*** SOURCE TEXT ***

University of Iowa

Remembering Dick Stanley, friend of International Programs

December 6th, 2017

Richard “Dick” Stanley passed away on November 17, 2017. A memorial service was held at 11 a.m. on Saturday, December 2, at the First Presbyterian Church of Muscatine.  

Dick was a great friend of International Programs, and an unwavering supporter of international education and global understanding. He supported international education because he firmly believed that knowing more about the world and its myriad peoples and cultures provides a strong foundation for peace and justice. He demonstrated this belief in his career as an engineer, through his leadership roles in the Stanley Foundation and in other organizations, and in his life. Dick was an early proponent of internationalization at the University of Iowa.

*** GIVEN RECORDS ***

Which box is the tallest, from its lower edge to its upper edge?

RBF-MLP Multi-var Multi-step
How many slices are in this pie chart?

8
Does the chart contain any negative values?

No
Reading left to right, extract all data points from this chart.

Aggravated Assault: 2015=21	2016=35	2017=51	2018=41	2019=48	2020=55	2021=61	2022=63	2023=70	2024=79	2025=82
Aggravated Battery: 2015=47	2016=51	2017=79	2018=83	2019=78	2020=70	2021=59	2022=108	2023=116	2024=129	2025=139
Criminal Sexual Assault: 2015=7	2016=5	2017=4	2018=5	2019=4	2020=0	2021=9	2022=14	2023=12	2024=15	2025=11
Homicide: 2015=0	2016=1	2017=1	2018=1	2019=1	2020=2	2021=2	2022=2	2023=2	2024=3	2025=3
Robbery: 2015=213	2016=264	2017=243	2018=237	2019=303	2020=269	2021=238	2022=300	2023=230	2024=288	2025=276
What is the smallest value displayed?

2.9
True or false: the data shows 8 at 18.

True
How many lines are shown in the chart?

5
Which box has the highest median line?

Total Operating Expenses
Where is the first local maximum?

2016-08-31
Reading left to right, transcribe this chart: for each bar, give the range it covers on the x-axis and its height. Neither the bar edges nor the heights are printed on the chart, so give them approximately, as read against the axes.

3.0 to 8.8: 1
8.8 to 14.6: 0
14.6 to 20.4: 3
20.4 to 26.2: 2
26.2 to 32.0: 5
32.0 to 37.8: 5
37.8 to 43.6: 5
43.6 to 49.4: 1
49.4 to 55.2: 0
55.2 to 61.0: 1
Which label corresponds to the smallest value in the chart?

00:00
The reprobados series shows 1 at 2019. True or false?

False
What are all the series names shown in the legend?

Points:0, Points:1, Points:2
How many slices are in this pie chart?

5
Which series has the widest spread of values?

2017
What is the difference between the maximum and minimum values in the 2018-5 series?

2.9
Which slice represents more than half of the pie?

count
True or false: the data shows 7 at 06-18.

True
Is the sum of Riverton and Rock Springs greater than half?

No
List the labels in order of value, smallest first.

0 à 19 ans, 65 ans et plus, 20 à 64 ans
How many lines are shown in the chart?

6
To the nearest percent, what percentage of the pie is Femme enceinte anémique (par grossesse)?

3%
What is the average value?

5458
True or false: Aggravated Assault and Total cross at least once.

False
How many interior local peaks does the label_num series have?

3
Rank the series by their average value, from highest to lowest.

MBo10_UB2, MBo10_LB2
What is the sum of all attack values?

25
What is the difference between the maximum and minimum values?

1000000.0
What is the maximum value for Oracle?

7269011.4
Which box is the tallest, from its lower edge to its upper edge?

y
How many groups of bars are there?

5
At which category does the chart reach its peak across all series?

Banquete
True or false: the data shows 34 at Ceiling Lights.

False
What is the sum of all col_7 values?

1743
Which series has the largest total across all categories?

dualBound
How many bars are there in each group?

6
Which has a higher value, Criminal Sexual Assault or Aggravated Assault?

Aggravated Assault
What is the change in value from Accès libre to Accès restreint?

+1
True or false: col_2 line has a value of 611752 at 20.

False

***

== PROBLEMS TO WORK ON ==
**A.** According to the memorial notice, where was the memorial service for Dick Stanley held?
**B.** Please copy the memorial notice's passage that begins at the words "Remembering Dick Stanley, friend" and stops after "University of Iowa.".

== RESPONSES TO THE TASKS ==
**A.** At the First Presbyterian Church of Muscatine.

**B.**
Remembering Dick Stanley, friend of International Programs

December 6th, 2017

Richard “Dick” Stanley passed away on November 17, 2017. A memorial service was held at 11 a.m. on Saturday, December 2, at the First Presbyterian Church of Muscatine.  

Dick was a great friend of International Programs, and an unwavering supporter of international education and global understanding. He supported international education because he firmly believed that knowing more about the world and its myriad peoples and cultures provides a strong foundation for peace and justice. He demonstrated this belief in his career as an engineer, through his leadership roles in the Stanley Foundation and in other organizations, and in his life. Dick was an early proponent of internationalization at the University of Iowa.